Pour K.-X. Rousselle
Dans le calme frais des matins bleus,
Avant que le soleil qui affole les faunes
Ait fleuri les jardins pâles des cieux
De son ardente et géante corolle jaune,
Des bruits comme soyeux glissent dans les fourrés,
Des voix suavement étranges
Murmurent des mots presque soupirés ;
Et l'on dirait que des propos tristes s'échangent.
Peut-on croire que les arbres se soient ouverts,
Pour que ces formes d'un blanc rose
Apparaissent ainsi entre les mousses vertes,
Entre les ors durement fauves des écorces ?
Et le bois s'est bizarrement peuplé
D'êtres plus beaux que les rêves des grands artistes
Épris d'une resplendissante humanité.
Ils s'en vont, effleurés des myrtes et des cistes,
Et baignés d'une mystérieuse lumière
Plus froide et pure que le saphir des abîmes.
Dans les chuchotantes clairières,
Près des lacs où rêve la note ultime
D'un chant plaintif, sanglot mélodieux,
Les grands sylvains distraits aux regards soucieux
Courtisent languissamment les nymphes pensives.
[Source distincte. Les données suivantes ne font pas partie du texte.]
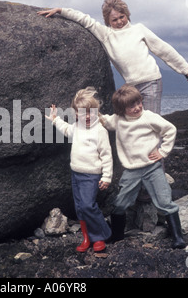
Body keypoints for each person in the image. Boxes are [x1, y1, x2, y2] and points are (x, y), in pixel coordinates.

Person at [37, 0, 188, 115]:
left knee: (151, 123)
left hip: (151, 81)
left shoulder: (139, 29)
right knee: (133, 125)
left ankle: (156, 160)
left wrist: (184, 68)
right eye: (114, 19)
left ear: (127, 14)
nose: (120, 21)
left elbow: (163, 49)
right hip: (131, 87)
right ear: (108, 21)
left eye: (122, 17)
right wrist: (61, 10)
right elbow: (86, 20)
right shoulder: (106, 35)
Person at [102, 85, 185, 249]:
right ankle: (117, 237)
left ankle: (178, 237)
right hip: (131, 170)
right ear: (121, 109)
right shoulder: (118, 120)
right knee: (120, 203)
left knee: (164, 200)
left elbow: (170, 129)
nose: (137, 107)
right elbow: (104, 120)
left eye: (139, 102)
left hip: (152, 168)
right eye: (132, 105)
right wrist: (89, 111)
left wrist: (163, 151)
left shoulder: (148, 117)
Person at [45, 87, 113, 252]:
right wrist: (55, 119)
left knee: (88, 205)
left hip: (91, 175)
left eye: (91, 112)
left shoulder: (100, 131)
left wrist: (106, 177)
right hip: (76, 173)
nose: (87, 116)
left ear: (97, 112)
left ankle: (101, 235)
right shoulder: (76, 127)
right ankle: (86, 238)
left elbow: (107, 156)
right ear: (76, 114)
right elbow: (66, 129)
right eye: (83, 113)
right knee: (80, 207)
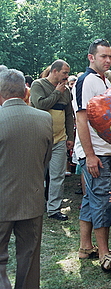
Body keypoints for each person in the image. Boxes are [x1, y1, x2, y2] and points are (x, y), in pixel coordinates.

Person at [0, 69, 53, 289]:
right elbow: (45, 159)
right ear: (26, 92)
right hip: (32, 198)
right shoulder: (44, 119)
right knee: (29, 260)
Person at [72, 39, 111, 270]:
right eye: (103, 56)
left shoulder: (102, 80)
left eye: (110, 56)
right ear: (91, 57)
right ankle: (104, 253)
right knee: (102, 201)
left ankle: (85, 247)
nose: (108, 60)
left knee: (91, 199)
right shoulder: (86, 81)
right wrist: (90, 155)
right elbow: (81, 119)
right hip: (96, 153)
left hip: (103, 150)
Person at [30, 59, 74, 221]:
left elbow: (69, 114)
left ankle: (54, 208)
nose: (66, 76)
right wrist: (57, 92)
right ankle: (33, 205)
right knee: (37, 174)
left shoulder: (67, 91)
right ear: (54, 71)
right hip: (39, 137)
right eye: (64, 73)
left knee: (57, 175)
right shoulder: (38, 85)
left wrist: (70, 136)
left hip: (60, 138)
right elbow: (40, 105)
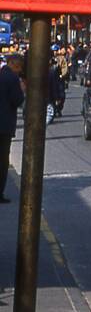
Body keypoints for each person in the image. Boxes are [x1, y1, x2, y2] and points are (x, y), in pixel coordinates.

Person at [0, 54, 25, 204]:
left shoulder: (2, 75)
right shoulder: (13, 79)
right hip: (4, 125)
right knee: (3, 160)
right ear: (15, 65)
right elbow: (17, 100)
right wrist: (22, 90)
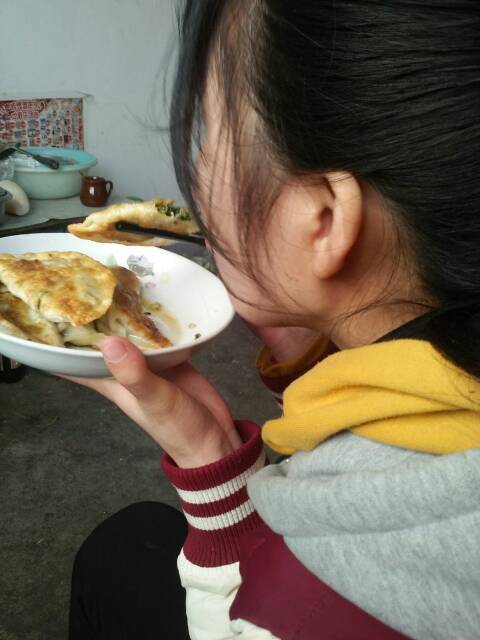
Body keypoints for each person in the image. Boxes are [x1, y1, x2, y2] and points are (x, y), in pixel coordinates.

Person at [68, 1, 480, 638]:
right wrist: (309, 350)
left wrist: (210, 467)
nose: (195, 174)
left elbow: (246, 618)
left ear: (324, 218)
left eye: (211, 135)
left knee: (116, 551)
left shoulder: (324, 598)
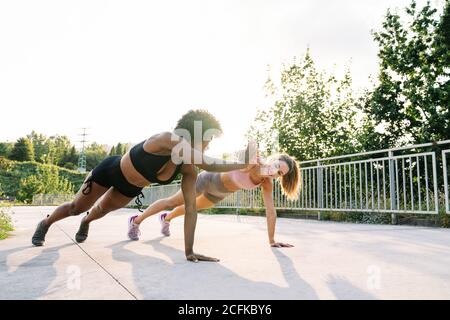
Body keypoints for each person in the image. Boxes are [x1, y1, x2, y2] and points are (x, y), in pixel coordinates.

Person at [31, 109, 255, 262]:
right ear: (193, 136)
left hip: (130, 188)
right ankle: (46, 222)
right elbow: (208, 163)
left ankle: (86, 222)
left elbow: (191, 208)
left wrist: (189, 251)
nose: (206, 147)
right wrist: (243, 163)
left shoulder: (188, 168)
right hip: (110, 170)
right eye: (206, 141)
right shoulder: (167, 139)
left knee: (99, 211)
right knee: (74, 208)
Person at [127, 153, 301, 248]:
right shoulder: (254, 161)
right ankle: (136, 221)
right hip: (207, 180)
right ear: (274, 159)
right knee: (173, 202)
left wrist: (271, 240)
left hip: (219, 194)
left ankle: (166, 219)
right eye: (277, 166)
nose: (274, 172)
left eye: (280, 173)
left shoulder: (266, 183)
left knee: (190, 209)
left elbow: (270, 211)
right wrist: (250, 157)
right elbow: (251, 145)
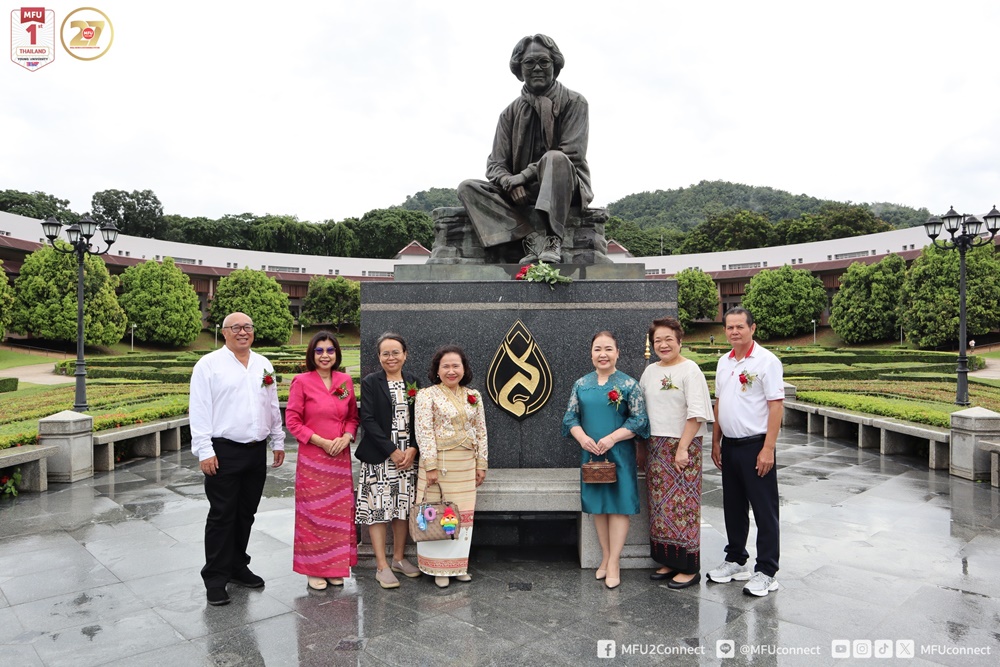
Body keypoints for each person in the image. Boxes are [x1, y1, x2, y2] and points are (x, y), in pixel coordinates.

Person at [458, 33, 592, 264]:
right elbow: (495, 164)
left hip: (564, 185)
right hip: (520, 191)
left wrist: (523, 176)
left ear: (555, 65)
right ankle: (528, 237)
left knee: (556, 158)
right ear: (519, 69)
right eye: (529, 63)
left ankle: (553, 239)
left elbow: (573, 153)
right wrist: (509, 182)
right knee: (467, 187)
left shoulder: (574, 102)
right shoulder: (509, 114)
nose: (537, 68)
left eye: (544, 62)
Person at [189, 312, 285, 607]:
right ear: (224, 332)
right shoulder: (208, 365)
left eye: (247, 327)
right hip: (223, 451)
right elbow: (199, 408)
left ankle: (237, 566)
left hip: (255, 451)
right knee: (222, 515)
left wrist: (277, 439)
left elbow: (272, 405)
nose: (243, 332)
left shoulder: (263, 364)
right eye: (236, 328)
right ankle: (215, 578)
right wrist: (205, 450)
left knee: (246, 513)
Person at [563, 331, 649, 590]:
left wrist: (613, 438)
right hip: (591, 454)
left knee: (619, 506)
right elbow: (570, 417)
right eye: (598, 349)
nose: (603, 354)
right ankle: (605, 556)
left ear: (617, 353)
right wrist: (582, 438)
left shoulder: (628, 384)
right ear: (591, 353)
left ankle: (614, 563)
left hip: (619, 453)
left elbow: (639, 420)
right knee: (599, 506)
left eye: (608, 349)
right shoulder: (581, 384)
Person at [708, 307, 784, 597]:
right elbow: (719, 403)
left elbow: (776, 405)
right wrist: (715, 441)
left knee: (765, 510)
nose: (734, 332)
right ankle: (736, 559)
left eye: (740, 326)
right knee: (733, 506)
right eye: (730, 327)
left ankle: (767, 570)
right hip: (730, 445)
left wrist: (768, 448)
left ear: (752, 328)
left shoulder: (767, 361)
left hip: (756, 445)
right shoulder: (723, 362)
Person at [638, 317, 713, 590]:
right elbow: (642, 413)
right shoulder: (650, 372)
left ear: (680, 340)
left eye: (668, 339)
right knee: (660, 509)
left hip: (682, 447)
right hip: (655, 448)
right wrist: (641, 448)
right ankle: (669, 560)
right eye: (658, 340)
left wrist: (682, 448)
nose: (663, 344)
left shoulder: (690, 370)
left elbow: (696, 413)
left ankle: (689, 568)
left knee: (684, 508)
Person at [285, 333, 359, 591]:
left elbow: (352, 417)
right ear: (312, 354)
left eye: (330, 350)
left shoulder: (344, 381)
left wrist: (347, 436)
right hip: (313, 460)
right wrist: (321, 441)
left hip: (339, 460)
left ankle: (335, 568)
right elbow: (292, 421)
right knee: (314, 515)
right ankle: (314, 570)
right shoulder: (301, 381)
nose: (325, 355)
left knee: (337, 515)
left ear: (336, 353)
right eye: (319, 351)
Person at [414, 345, 488, 588]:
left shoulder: (473, 396)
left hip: (465, 466)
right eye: (445, 366)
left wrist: (481, 463)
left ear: (464, 369)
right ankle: (438, 568)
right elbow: (423, 431)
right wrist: (430, 465)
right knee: (437, 514)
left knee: (461, 517)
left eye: (456, 365)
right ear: (437, 370)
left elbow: (481, 430)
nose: (451, 370)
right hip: (439, 467)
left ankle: (457, 566)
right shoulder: (427, 395)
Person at [354, 333, 423, 589]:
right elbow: (368, 420)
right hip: (380, 457)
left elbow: (420, 418)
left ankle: (399, 559)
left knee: (402, 507)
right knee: (378, 510)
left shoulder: (413, 382)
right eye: (386, 353)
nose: (391, 357)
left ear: (405, 355)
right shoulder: (371, 382)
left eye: (396, 352)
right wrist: (392, 450)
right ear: (379, 357)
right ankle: (382, 565)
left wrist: (413, 448)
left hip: (407, 458)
Mais un pâle cortège blanchit dans les bois,
Lent, d'allure comme passive,
Hautain et lugubre à la fois,
Très pâle et très lent et qui se lamente ;
Sylvains, dryades couronnées d'iris violets,
Désertent les tapis de fleurs des sentes,
Flottent comme vapeurs vers leurs chênes voilés
D'une fumée de grèbe en le jour qui veut naître,
S'évanouissent, fantômes vite oubliés,
Discrets devant la douleur sombre des Vieux Maîtres.
Et sur la route qui va rosissant,
Le doux fleuve auroral ondulant vers la plage,
On ne voit plus que de farouches paysans
Et des filles aux grandes prunelles sauvages —,
Maîtres du sol feuillu qui semblent ignorer
Le rire amer qui bruit tout bas dans la forêt.